In fact, in at least one area, an opportunistic entrepreneur solved the problem of insufficient gas gathering infrastructure when he engineered the Bakken Express, a project to move natural gas by compressing it and transporting it by truck to a transmission pipeline. In another case, a circulating rumor held that one oil producer planned to get oil barrels to market via Bison-pulled carts, but we believe the rumor came from a freelance writer who hacked into the oil producer’s cell phone, so we wisely decided not to run the story.
In other editor-frustrating news, the battle rages on between Energy Transfer Equity LP and Williams Cos. to win the hand of fair Southern Union Co. The bid, offer, counter-offer, and continuous raises have yet to be called, and no one is bluffing. The war waged by both suitors necessitated no fewer than four rewrites of article, “Proxy Fight,” by Keefe Borden. The article was finally pulled from the intrepid editor’s hands, despites pitiful protests of “just one more paragraph,” as the next report of Energy Transfer’s increased bid hit the wires.
While the two latest midstream-merger contestants slug it out, a rash of major upstream companies are disintegrating, making this the summer of the splits. The big boys are determined to reap stock value by any means possible.
ConocoPhillips is the latest to announce a company-wide break between the upstream and downstream divisions, spinning spin off its refining and marketing arm into a new business. Following the split, its refining arm will be the largest U.S. independent refiner, with more capacity than Valero Energy Corp., according to data compiled by Bloomberg. ConocoPhillips’s announcement follows those by El Paso Corp., Williams Cos. and Marathon Oil Corp.

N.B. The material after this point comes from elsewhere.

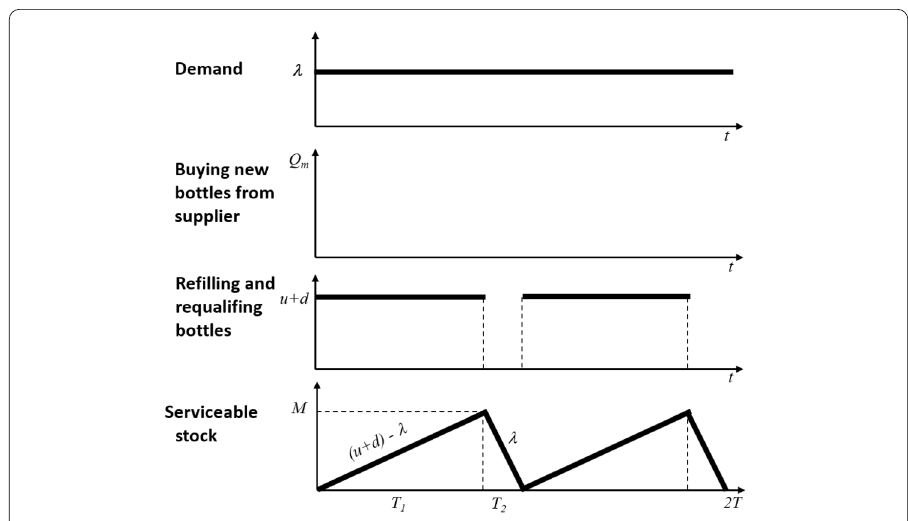
where M is the maximum stock level, and the batch size corresponds to the total produc- tion during period T 1 , i.e., Q = ( u + d ) T 1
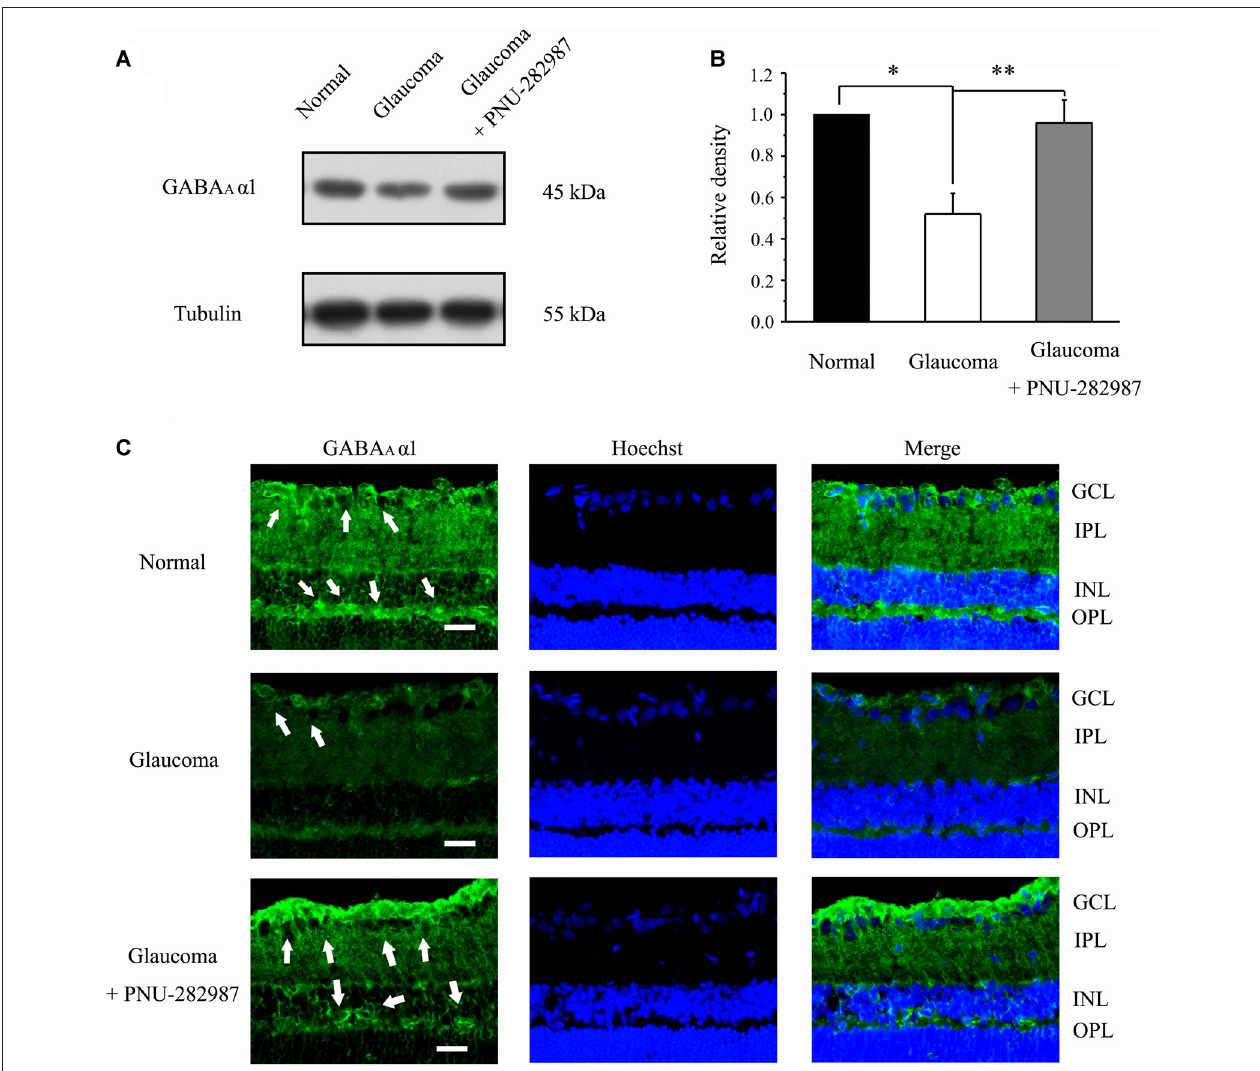
FIGURE 3 | Effect of PNU-282987 on the expression levels of the GABA receptor subunit GABAA α 1 in the retina. (A) Immunoblot analysis of GABAA α 1 in the retinas of control and glaucomatous rats before and after PNU-282987 injection. Full-length blots are presented in Supplementary Figure S1. (B) Quantitative analysis of GABAA α 1 expression. (C) Immunohistochemical analysis of the rat retina with antibodies against GABAA α 1 labeled in ganglion cell layer (GCL; arrow) and outer plexiform layer (OPL; arrow) in the normal, glaucoma and glaucoma + PNU-282987 conditions. GCL, ganglion cell layer; IPL, inner plexiform layer; INL, inner nuclear layer; OPL, outer plexiform layer. Scale bar: 15 µ m. The data are presented as the mean ± standard error of four samples for each experiment. ∗ p < 0.05, ∗∗ p < 0.01 (one-way analysis of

El Paso Corp. plans to separate into two publicly traded businesses by the end of the year. After the spinoff, El Paso Corp. will include its pipeline group, its midstream group and its general and limited partner interests in El Paso Pipeline Partners LP. Like El Paso, Williams Cos. Inc. will split into two stand-alone companies. The original 100-year-old Williams will include its midstream and pipeline infrastructure assets, while the spinoff will consolidate the exploration and production segment.
Meanwhile, Marathon Oil Corp. is breaking from its downstream business, thus creating two independent businesses. The first, Marathon Oil Corp., will focus on exploration and production. The second, Marathon Petroleum Corp., will focus on refining, marketing and pipeline transportation. In 2002, Marathon Oil itself was a product of a spin-off. Industry insiders remember the company as a subsidiary of U.S. Steel.
So what’s driving the chasm between exploration and refining? Crack Spreads. It’s the difference between the cost of crude oil and refined products. Currently, the spread is more than $35 a barrel, the widest in 25 years. As a result, investors and analysts believe that the two halves of these businesses are working against each other, regarding product pricing, so their stock values do not reflect what the companies were actually worth. The strategy to split them is expected to increase value for each side, making them worth more separately than as a combined business.
So far, it works. When Marathon Petroleum Corp. debuted on the New York
Stock Exchange, the stock rose 11%. Are other majors’ splits in the hopper? Time will tell. Watch this space.